Exercise: Continue the jax_mpp README from the point where it stops, carrying on from the "Input (T, B, C, H, W)" line of its overview.

Document:

Skip to content

MPP

Synced from: FhG-IISB/jax_mpp

jax_mpp

Note: This package is designed to be used with jNO.

Warning: This is a research-level repository. It may contain bugs and is subject to continuous change without notice.

JAX/Flax translation of the Multiple Physics Pretraining (MPP) AViT model, maintaining exact 1-to-1 weight compatibility with the original PyTorch implementation.

Overview

MPP is a pretraining strategy that jointly normalizes and embeds multiple sets of physical dynamics into a single space for prediction. The model uses an Axial Vision Transformer (AViT) architecture with factored space-time attention.

Input (T, B, C, H, W)

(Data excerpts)
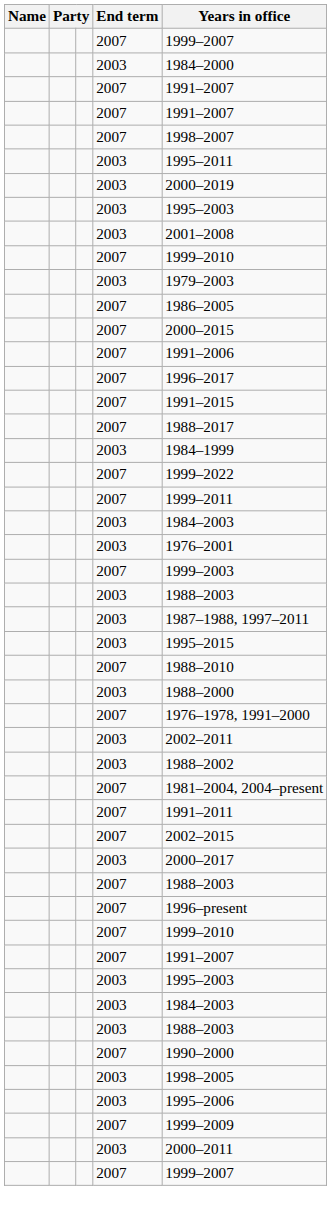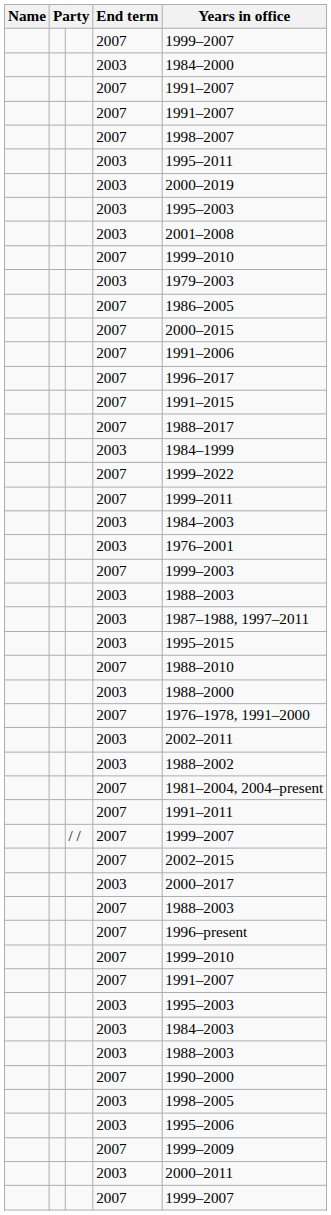+ row: / / | 2007 | 1999–2007
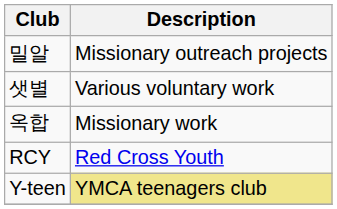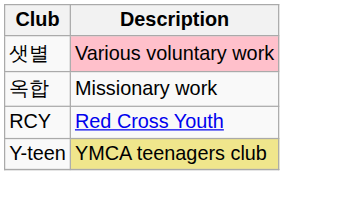- row: 밀알 | Missionary outreach projects
샛별 | Description: no background -> pink background
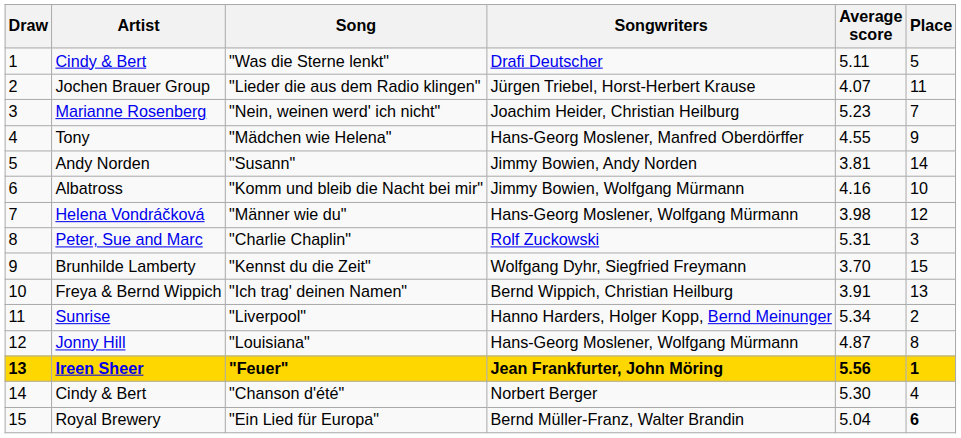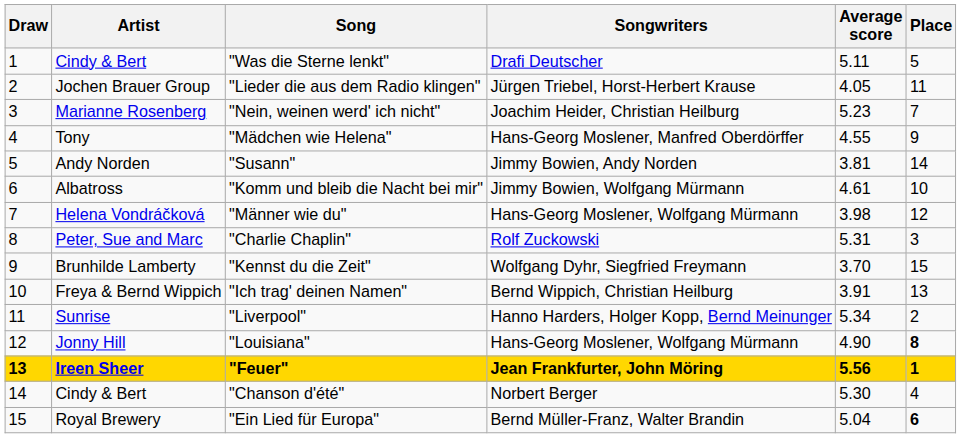"Lieder die aus dem Radio klingen" | Average score: 4.07 -> 4.05
"Komm und bleib die Nacht bei mir" | Average score: 4.16 -> 4.61
"Louisiana" | Average score: 4.87 -> 4.90
"Louisiana" | Place: normal -> bold
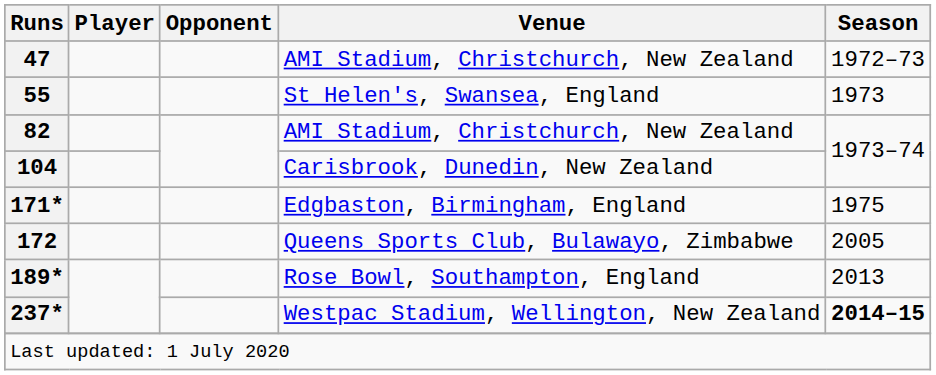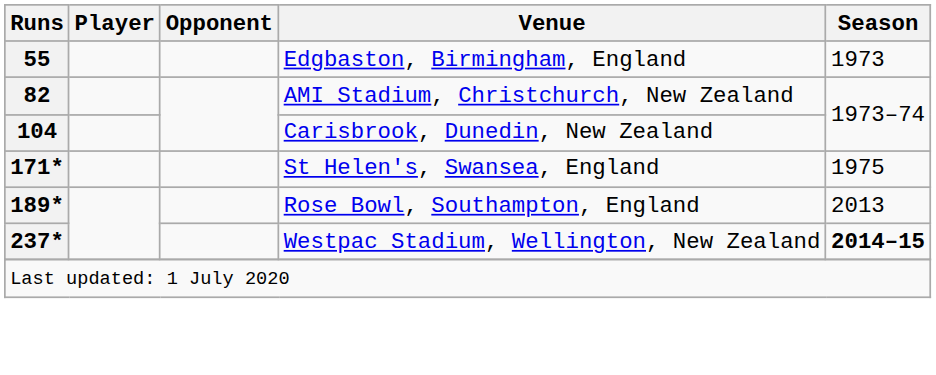- row: 47 | AMI Stadium, Christchurch, New Zealand | 1972–73
55 | Venue: St Helen's, Swansea, England -> Edgbaston, Birmingham, England
171* | Venue: Edgbaston, Birmingham, England -> St Helen's, Swansea, England
- row: 172 | Queens Sports Club, Bulawayo, Zimbabwe | 2005
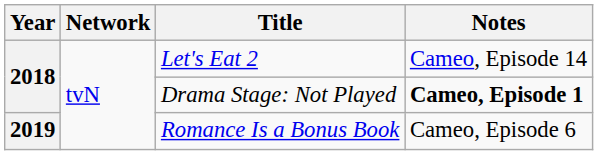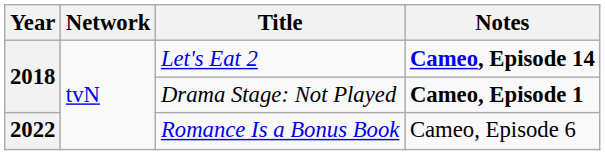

Result:
┌─── Instance Norm ──────┐
│  normalize per sample   │
│  across time + space    │
└────────┬───────────────┘
┌─── SubsampledLinear ───┐   Sparse channel projection
│  state vocab → embed/4  │   (selects active state vars)
└────────┬───────────────┘
┌─── hMLP_stem ──────────┐   Hierarchical conv embedding
│  Conv4s4 → Conv2s2 →    │   (3 stages, stride 16 total)
│  Conv2s2 each w/ RMS-IN │
└────────┬───────────────┘
┌─── N × SpaceTimeBlock ─┐
│  ┌────────────────────┐ │
│  │ Temporal Attention  │ │   Full attention over T axis
│  │ (InstanceNorm, QKV, │ │   with relative position bias
│  │  RPB, LayerScale)   │ │
│  └────────┬───────────┘ │
│           ▼              │
│  ┌────────────────────┐ │
│  │ Axial Spatial Attn  │ │   X-axis + Y-axis attention
│  │ (RMSInstanceNorm,   │ │   averaged, with RPB, MLP,
│  │  QKV, RPB, MLP,     │ │   layer scale, drop path
│  │  LayerScale)         │ │
│  └────────┬───────────┘ │
└───────────┼─────────────┘
┌─── hMLP_output ────────┐   Hierarchical conv de-embedding
│  ConvT2s2 → ConvT2s2 → │   (3 stages, stride 16 total)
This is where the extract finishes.